The 4th Space Launch Squadron is in charge of mission assurance and safety for this launch operation.
“These launches require constant communication with a widespread team, especially with the unique challenges we faced during this mission,” said Zarybnisky, who will serve as Air Force launch director for the mission.
“With the wildfires and recent rains, the Air Force team worked closely with the United Launch Alliance to ensure a successful and safe launch.”
Atlas-V NRO-79 Intruder Mission Readied For Wednesday Launch To Track Ships
The mission patch for the NRO 79 satellites has a woman warrior with an owl-eye “modification” and a Medusa shield to carry out “Victory With Intelligence” in Latin on the shield. Credit: NRO
The U.S. Air Force’s 30th Space Wing at Vandenberg AFB Calif., along with United Launch Alliance (ULA) and the National Reconnaissance Office (NRO), are poised for the planned March 1 launch of the NRO-79 mission carrying the Intruder 8 Ocean Surveillance satellite payload on board an Atlas-V 401 rocket.
The launch period for the secret payload runs for 60 minutes between 9:30-10:30 a.m. PST, (12:30-1:30 p.m. EST), with liftoff of the 191 ft. tall rocket (with no solids) occurring sometime within that period from Vandenberg’s Space Launch Complex-3 East.
Tune in tomorrow for our LIVE COVERAGE of the countdown preparations, live webcast from ULA will begin at 9:30 a.m. PST (12:30 p.m. EST). Social media hashtags #NROL79 and #AtlasV.
A previous ULA Atlas V 401 with no solid boosters lifts off from Vandenberg AFB Calif SLC 3 East just as the NRO 79 mission is poised to do March 1. Credit: ULA
Atlas-V Intruder missions normally carry two spacecraft that fly in formation to track global ship movements, especially warships from Russia, China, Iran and North Korea.
As with all NRO Atlas-V flights, the highly classified intelligence payload will be propelled to orbit by an 860,000 lb. thrust Russian Energomash RD-180 engine. Russian rocket engineers are routinely at Cape Canaveral Air Force Station or Vandenberg AFB, to monitor their engine’s performance parameters from a sealed computer room.
NRO 79 will mark the 70th ULA Atlas-V launch, and the 35th in the 401 configuration since the rocket’s inaugural mission in 2002. This is the first Intruder mission since Oct. 8 2015, which also launched into polar orbit from Vandenberg.
The Atlas V, with an 860,000 lb. thrust Russian Energomash RD-180 oxygen/kerosene engine, will fly on a southern trajectory along the Pacific coast of California and Mexico, past South America and over Antarctica early in its first orbit.
The spacecraft are likely to be deployed into a 1,000 x 1,200 km. (621 x 745) mile orbit, inclined 63.4 degrees to the equator. The two NRO satellites weigh nearly 4 tons each. The mission is to replace two older National Ocean Surveillance System (NOSS) spacecraft.

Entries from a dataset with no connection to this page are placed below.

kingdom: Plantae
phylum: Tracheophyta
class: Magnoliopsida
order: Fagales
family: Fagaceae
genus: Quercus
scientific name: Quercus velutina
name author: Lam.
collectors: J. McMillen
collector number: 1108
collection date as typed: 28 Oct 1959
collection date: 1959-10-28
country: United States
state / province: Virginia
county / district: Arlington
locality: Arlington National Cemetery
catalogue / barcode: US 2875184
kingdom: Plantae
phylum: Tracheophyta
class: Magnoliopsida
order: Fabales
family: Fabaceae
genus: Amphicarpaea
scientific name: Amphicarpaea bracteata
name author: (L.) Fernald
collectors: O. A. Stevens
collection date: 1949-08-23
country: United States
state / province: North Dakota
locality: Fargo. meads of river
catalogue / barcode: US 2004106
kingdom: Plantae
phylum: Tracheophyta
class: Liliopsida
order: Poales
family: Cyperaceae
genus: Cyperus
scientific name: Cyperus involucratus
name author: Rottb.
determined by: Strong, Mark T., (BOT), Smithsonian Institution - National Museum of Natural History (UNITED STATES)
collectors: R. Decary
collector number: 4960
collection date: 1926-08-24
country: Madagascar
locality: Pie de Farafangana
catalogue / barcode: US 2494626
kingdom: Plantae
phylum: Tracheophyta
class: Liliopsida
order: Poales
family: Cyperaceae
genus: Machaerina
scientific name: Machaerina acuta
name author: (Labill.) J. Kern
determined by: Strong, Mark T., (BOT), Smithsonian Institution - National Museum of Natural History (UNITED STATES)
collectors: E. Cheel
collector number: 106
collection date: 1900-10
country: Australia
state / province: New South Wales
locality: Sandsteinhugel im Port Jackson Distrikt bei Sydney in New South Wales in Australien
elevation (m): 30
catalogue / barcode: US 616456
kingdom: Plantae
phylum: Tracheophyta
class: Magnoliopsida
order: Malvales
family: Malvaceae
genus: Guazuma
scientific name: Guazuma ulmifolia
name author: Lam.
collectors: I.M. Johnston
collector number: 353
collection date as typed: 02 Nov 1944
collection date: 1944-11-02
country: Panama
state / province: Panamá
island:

Because it is a secret mission, the only ascent milestones called out publicly during the launch will be RD-180 cutoff and first stage separation 4 minutes into the flight, followed by Centaur upper stage ignition at 4 min. 22 sec and nose shroud separation at 4 min 31 sec. into the flight.
The first generation of U.S. Naval Research Center NOSS satellites were launched in groups of three starting in 1976, according to Ted Molczan, an expert Canadian astrodynamist. A second generation of triple spacecraft missions was active during the 80s and 90s, followed in 2001 by the start of third generation spacecraft launch in pairs instead of triplets, Molczan said earlier (see AmericaSpace report Oct. 7, 2015).
The pairs of NOSS satellites fly in formation dozens of miles apart laterally and with the second satellite in trail of the first.
This is so electronic emissions from ships reach the satellites at different times, enabling a constant track of a ship’s direction and speed. It allows the Navy’s top secret ship tracking intelligence center to track the position and intentions of ships of every nationality around the globe.
Following the ocean surveillance mission there are 9 more military and intelligence flights, including three NRO missions, spread through the rest of the 2017 launch calendar.